Answer
$\sin\theta$ = $- \frac{4}{5}$
$\cos\theta$ =$ -\frac{3}{5}$
$\tan\theta$ =$\frac{4}{3}$ (given)
$\cot\theta$ =$ \frac{3}{4}$
$\sec\theta$ =$ -\frac{5}{3}$
$\csc\theta$ =$- \frac{5}{4}$
Work Step by Step
Considering $\theta$ as reference angle, we may draw a right triangle ABC to calculate other trigonometric functions-
In right triangle ABC-
Given $\tan\theta$ =$ \frac{y}{x}$ = $ \frac{4}{3}$ (Ignoring sign)

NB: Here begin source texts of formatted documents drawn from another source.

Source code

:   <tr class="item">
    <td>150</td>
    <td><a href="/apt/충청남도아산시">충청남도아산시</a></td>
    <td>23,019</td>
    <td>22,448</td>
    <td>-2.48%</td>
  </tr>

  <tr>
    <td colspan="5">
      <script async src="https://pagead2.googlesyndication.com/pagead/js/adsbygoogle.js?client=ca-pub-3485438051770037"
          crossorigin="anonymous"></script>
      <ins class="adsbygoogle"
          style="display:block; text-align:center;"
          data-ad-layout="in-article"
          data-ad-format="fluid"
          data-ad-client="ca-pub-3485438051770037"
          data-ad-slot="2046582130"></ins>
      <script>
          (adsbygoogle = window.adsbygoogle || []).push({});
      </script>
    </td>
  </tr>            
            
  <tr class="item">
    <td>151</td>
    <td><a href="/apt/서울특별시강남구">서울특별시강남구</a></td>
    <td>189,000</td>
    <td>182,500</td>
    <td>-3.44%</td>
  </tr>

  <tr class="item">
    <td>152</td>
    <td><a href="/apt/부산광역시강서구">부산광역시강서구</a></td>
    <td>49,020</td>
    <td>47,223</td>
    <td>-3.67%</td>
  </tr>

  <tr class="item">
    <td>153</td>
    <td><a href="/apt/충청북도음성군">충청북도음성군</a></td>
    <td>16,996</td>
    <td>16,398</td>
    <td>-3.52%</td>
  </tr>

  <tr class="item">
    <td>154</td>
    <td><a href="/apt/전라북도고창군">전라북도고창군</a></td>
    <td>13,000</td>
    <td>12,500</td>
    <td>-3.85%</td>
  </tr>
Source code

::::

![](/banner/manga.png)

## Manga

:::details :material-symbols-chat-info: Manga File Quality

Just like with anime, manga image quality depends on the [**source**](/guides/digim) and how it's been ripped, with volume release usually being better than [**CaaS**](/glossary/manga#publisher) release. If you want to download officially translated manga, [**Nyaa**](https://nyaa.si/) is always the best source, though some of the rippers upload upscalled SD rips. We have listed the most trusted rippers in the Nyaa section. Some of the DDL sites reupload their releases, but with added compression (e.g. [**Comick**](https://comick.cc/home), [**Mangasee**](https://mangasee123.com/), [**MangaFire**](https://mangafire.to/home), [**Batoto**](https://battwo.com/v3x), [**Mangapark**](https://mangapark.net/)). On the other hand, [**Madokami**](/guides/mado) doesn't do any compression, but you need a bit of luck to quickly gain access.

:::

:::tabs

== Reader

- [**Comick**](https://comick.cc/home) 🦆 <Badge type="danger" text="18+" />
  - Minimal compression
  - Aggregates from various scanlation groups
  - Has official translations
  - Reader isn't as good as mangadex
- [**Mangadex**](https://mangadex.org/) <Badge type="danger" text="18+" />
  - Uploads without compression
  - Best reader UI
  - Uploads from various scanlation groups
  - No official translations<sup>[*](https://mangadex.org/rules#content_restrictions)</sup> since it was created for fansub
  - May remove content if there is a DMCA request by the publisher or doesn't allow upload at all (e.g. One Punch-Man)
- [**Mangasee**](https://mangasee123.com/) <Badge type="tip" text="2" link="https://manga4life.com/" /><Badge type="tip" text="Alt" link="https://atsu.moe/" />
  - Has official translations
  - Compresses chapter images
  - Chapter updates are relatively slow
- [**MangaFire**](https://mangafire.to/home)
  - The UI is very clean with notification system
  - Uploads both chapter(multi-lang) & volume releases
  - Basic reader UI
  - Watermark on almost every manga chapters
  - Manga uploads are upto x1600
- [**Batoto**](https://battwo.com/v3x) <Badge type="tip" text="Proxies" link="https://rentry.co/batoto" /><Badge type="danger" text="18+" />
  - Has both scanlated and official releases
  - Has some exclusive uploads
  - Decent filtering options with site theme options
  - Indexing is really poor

Using Pythagorous theorem-
$r =\sqrt {x^{2}+y^{2}}$ =$ \sqrt {3^{2}+4^{2}}$ = 5
i.e. x=3, y=4 and r=5
As $\theta$ lies in quadrant III, therefore-
$\sin\theta$ =$ -\frac{y}{r}$ = $- \frac{4}{5}$
$\cos\theta$ =$- \frac{x}{r}$ =$ -\frac{3}{5}$
$\tan\theta$ =$ \frac{y}{x}$ =$\frac{4}{3}$ (given)
$\cot\theta$ =$ \frac{x}{y}$ =$ \frac{3}{4}$
$\sec\theta$ =$ -\frac{r}{x}$ =$ -\frac{5}{3}$
$\csc\theta$ =$ -\frac{r}{y}$ =$- \frac{5}{4}$